I subscribe to several podcasts, which I am getting rather behind on but that's a different issue. There are many podcast aggregators with all sorts of pros and cons, of which I use gPodder. There are many audio and video players too, of which I use Audacious for audio, and SMPlayer for video. Audacious is so good, and so under rated that I felt it deserved an HPR episode devoted to it, so I did one.
There has been one very annoying element of this work flow which I have just figured a way round and thought I'd share here. gPodder allows you to select your default application for audio and video which is great, but it needs a little step further as an option. When I'd select "play" on an audio podcast episode it starts the audio file playing in Audacious, it does not enqueue it. This means that to listen to 3 or 4 episodes in a row I have to either open gPodder after each one and play them manually, or use Audacious to navigate and add them to the playlist. I no longer have to do this. When I click on a file now, it automatically enqueue's it in Audacious, so I can select that same 3 or 4 in the order I want to listen to them, then close gPodder and Audacious will do it's job and play them in that order with no further input from me. So how do we do this?
Either tell gPodder to use Audacious as your audio player first or not, it makes no difference, as we'll be editing the config file and it's easily added. Open a terminal and type:
gedit /home/username/.config/gpodder/gpodder.conf
Remember to replace "username" part with your own account name. You'll see many configuration options you should recognize from the GUI preferences but what you're looking for is:
player = audacious
If you haven't set it to Audacious yet, it'll likely be blank. Either way, change that to:
player = audacious -e
The -e flag tells it to enqueue. That's it, save the config file and close it.

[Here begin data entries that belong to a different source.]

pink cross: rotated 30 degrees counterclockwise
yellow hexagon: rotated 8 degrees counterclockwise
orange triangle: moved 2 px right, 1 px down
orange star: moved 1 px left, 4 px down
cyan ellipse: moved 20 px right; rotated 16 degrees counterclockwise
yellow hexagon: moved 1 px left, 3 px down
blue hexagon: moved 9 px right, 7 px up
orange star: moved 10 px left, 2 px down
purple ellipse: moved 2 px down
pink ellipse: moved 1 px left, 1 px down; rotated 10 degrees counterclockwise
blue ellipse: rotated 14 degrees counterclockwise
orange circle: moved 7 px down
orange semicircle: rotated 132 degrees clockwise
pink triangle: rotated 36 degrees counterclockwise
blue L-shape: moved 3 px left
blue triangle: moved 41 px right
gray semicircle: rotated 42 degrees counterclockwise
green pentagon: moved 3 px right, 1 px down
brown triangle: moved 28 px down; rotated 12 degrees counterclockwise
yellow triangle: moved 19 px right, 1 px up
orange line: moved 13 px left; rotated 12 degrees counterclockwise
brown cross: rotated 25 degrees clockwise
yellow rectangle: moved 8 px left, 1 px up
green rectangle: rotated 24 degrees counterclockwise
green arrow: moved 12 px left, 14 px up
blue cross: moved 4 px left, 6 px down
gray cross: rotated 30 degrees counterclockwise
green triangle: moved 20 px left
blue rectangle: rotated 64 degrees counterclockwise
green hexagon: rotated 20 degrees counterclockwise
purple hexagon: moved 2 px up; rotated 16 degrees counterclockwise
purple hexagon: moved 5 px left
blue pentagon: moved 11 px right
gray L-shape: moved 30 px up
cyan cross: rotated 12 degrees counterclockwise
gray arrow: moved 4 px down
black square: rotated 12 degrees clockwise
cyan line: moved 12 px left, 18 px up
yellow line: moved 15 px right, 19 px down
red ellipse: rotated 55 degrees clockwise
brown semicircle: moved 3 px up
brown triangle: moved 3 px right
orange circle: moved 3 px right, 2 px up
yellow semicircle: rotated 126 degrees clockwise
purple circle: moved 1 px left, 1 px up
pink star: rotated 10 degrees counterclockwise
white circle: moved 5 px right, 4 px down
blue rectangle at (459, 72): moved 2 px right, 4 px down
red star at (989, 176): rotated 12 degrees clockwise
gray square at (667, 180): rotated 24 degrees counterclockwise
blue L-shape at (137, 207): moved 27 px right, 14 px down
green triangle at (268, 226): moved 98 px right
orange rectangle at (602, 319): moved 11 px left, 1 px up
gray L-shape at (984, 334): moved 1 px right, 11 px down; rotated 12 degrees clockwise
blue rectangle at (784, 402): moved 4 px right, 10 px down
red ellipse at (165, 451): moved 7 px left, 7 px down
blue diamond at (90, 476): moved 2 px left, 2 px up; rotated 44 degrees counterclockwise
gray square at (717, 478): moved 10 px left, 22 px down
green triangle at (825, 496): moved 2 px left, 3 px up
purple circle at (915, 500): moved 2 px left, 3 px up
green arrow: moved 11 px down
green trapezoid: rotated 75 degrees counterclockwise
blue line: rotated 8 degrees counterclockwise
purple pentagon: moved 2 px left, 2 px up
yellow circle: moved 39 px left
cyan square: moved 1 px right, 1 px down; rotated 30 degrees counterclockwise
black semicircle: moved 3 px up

You expected something fancier? C'mon people this is Linux we're talking about here, where most apps use clear text config files which are human readable and editable. Any clear text editor will do the job, it's a plain text file. You may have to restart gPodder to get the settings recognized, like many applications, they read the configuration settings when they start up. Now you too can queue up your podcasts with ease. It prevents you accidentally starting a new audio file part way through listening to one, forgetting that it'll play it directly, then having to go find your place again.